*TEXT*.

—————

Thursday, September 18, 2008


Independent on Line, South Africa

18 September 2008

'Swazi making a mockery of democracy'

September 18 2008 at 01:28PM

By Sibongile Khumalo

Mbabane - Swaziland, Africa's last absolute monarchy, faced protests on Thursday on the eve of elections with anger growing in a country that remains deeply impoverished despite the king's lavish lifestyle.

Unions and banned political parties planned to blockade border posts ahead of parliamentary polls on Friday that those who have been pushing for change say will be meaningless.

"How these elections are called democracy is beyond me," said Mario Masuku, leader of People's United Democratic Movement (Pudemo), one of Swaziland's banned political parties.

"The country's political systems makes it a mockery of democracy in the region. In Swaziland there are no elections just selections of people who dance to the king's tune."

—————

*RECORDS*.

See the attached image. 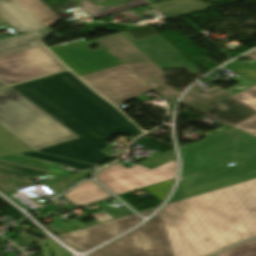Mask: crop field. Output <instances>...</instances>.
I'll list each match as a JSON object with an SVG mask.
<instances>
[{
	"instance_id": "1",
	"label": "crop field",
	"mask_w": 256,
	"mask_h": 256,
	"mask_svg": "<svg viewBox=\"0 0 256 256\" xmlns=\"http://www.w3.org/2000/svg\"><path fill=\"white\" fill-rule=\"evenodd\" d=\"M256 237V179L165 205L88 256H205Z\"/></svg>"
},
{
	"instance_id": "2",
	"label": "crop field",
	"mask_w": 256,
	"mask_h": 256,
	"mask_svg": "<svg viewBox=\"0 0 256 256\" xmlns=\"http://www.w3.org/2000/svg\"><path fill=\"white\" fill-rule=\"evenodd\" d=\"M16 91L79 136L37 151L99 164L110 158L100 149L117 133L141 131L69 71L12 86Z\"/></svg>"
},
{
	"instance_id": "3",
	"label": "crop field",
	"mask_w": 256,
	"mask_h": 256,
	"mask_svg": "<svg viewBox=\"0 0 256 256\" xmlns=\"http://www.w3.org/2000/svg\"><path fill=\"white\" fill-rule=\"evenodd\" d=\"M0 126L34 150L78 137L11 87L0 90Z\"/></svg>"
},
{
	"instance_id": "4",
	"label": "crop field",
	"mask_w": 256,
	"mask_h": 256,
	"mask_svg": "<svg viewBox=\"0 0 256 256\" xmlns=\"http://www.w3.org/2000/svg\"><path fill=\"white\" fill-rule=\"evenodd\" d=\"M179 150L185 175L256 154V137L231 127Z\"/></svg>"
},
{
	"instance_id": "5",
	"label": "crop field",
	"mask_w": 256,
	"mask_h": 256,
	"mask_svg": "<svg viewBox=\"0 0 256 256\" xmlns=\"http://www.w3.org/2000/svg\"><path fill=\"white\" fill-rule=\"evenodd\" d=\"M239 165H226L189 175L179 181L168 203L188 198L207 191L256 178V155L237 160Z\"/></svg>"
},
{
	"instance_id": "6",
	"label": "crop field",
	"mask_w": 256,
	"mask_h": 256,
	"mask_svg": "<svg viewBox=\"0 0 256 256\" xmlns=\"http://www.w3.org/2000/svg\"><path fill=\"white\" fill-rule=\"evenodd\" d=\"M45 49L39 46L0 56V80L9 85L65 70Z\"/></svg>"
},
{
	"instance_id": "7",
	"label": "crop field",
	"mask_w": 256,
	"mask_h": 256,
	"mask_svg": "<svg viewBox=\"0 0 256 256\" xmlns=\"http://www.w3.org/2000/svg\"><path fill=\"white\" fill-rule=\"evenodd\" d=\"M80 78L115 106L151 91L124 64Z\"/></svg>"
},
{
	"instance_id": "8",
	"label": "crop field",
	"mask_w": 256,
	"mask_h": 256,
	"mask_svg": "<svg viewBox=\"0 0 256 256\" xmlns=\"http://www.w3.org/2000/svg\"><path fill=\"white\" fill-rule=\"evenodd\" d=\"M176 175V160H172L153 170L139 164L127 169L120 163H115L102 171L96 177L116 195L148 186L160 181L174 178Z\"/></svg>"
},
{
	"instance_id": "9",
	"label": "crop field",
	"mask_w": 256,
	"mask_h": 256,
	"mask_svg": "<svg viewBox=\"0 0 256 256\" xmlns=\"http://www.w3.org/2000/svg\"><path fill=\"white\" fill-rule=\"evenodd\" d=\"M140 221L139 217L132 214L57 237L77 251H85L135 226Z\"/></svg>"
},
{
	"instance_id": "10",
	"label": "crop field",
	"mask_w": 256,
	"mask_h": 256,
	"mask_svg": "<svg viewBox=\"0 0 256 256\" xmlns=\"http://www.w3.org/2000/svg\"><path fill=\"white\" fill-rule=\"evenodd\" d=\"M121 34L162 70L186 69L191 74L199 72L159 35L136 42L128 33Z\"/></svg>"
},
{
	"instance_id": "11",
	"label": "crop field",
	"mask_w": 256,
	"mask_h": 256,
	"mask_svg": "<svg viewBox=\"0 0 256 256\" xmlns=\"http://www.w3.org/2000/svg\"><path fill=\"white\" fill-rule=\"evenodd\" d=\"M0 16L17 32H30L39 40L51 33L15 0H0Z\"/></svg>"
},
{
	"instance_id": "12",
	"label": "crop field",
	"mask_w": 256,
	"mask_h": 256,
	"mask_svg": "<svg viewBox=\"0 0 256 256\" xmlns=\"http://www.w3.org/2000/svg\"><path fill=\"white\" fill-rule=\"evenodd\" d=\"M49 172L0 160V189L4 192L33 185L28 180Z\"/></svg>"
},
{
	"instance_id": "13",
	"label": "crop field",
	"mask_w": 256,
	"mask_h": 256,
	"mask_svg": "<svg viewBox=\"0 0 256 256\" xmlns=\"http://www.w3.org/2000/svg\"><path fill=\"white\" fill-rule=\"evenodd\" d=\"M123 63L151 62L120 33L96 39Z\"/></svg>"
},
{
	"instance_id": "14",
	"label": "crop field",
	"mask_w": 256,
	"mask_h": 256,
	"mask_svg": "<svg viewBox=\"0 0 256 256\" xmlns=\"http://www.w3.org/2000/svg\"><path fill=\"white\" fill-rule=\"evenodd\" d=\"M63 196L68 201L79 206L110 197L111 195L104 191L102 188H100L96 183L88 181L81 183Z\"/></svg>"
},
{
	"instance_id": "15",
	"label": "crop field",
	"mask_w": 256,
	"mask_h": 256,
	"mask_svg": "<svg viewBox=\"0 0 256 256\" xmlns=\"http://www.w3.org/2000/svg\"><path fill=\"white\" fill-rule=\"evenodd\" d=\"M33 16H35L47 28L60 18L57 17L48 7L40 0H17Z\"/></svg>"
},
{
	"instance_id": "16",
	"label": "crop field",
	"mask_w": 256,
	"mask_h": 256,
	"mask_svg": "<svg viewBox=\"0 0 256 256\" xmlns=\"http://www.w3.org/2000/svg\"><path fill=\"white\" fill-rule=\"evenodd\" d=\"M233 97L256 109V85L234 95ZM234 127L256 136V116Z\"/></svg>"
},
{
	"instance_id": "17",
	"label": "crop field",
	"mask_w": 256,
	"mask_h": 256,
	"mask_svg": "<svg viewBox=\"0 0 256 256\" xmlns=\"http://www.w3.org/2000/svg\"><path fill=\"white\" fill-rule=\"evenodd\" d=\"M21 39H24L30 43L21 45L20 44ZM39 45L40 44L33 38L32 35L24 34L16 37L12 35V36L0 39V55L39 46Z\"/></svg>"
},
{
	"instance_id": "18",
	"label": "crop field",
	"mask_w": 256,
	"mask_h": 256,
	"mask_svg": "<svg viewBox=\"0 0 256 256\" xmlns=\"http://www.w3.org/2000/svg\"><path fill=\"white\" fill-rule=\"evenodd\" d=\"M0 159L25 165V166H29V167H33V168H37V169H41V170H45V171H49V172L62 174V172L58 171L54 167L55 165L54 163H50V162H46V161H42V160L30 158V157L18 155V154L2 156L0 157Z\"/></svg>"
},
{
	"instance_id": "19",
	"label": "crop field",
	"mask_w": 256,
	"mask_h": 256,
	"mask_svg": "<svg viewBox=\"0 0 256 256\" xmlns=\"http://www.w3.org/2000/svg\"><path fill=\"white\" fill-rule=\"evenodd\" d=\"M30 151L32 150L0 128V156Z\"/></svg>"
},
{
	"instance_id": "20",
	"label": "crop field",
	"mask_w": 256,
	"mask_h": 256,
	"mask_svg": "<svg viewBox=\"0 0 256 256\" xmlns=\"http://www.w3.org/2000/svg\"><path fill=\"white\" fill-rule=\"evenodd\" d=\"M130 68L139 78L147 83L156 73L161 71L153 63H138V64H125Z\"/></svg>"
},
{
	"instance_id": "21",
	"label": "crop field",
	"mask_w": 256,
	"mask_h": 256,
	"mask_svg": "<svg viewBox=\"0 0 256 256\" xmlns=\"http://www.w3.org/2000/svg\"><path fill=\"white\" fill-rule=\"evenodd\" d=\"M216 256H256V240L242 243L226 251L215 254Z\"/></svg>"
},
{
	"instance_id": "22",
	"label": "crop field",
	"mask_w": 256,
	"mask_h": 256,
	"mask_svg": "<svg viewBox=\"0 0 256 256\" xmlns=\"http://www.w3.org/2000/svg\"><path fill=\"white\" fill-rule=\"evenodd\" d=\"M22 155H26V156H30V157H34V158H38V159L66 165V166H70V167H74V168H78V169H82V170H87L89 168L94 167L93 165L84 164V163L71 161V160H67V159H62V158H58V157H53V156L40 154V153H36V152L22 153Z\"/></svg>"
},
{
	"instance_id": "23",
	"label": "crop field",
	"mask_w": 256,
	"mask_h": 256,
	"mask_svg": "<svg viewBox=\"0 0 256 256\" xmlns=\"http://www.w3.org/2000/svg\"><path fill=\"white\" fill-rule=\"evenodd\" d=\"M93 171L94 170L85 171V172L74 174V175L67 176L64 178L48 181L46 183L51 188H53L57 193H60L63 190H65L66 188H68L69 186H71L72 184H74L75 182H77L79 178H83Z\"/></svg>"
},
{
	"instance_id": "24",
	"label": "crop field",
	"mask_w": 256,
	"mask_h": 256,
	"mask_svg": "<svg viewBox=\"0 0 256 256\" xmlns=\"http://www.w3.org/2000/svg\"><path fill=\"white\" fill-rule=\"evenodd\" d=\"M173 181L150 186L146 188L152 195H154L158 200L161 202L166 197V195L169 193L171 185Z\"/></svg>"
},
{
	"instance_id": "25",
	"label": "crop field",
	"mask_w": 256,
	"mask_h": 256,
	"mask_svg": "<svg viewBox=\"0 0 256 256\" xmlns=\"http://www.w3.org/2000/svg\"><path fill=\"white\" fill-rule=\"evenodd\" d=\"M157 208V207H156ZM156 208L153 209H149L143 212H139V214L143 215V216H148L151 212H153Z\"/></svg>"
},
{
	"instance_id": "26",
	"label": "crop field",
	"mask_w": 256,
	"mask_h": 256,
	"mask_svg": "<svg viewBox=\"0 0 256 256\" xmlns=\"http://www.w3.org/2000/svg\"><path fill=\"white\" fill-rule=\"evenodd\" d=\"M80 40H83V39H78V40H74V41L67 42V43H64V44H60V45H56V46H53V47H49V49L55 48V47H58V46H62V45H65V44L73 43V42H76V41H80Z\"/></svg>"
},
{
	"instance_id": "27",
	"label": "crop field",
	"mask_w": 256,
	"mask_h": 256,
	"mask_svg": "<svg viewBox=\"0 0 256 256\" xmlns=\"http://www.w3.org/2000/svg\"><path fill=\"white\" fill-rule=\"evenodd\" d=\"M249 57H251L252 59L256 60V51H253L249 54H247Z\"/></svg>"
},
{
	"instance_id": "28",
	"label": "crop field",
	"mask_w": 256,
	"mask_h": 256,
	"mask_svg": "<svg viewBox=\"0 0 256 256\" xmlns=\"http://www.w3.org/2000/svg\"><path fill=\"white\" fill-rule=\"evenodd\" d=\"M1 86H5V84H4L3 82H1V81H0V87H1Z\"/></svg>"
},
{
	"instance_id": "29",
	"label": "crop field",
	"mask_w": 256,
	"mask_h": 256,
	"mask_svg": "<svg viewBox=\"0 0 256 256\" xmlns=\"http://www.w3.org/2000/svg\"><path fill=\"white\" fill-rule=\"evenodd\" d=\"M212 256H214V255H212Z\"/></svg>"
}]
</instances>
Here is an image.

—————

*WORK TO COMPLETE*.
[a] In the article on the Swaziland elections, what do unions and banned political parties plan to blockade?
[b] Pick up the article on the Swaziland elections after its last sentence and keep writing it.
The records were gathered from a separate source and have no connection to the Swaziland article.

*OUTPUTS BY TASK*.
[a] Border posts, ahead of Friday's parliamentary polls.

[b]
King Mswati III, who ascended the throne at age 18, keeps a strong traditional grip on power, with responsibility for appointing the prime minister, legislature and judiciary.

His country is one of Africa's poorest, with one of the world's highest HIV rates, and some have blamed the king's state-sponsored extravagant lifestyle for draining Swaziland's finances.

Two weeks ago, the Swazi government splashed out 100 million emalangeni (about R97-million) for a controversial double anniversary to celebrate independence from Britain and the king's birthday.

Dozens of brand new BMW luxury cars were specially bought to transport guests for the ceremony and an overseas shopping trip by some of the king's 13 wives before the event caused an outcry.

The trip drew unprecedented protests from student, political and civil groups who denounced the tour while more than two-thirds of the country's one million population live in poverty.

Friday's poll is the first to take place under a rewritten constitution, put into effect in 2006, which allows for freedom of association.

However, candidates can only stand for elections as individuals, not as part of political parties.

Opposition and civil society groups have been fighting for plural politics and the abolition of the monarchy, which they claim is dictatorial.

Swaziland United Democratic Front general secretary, Vincent Ncongwane, this week questioned the sending of observers to what he called a "sham" election.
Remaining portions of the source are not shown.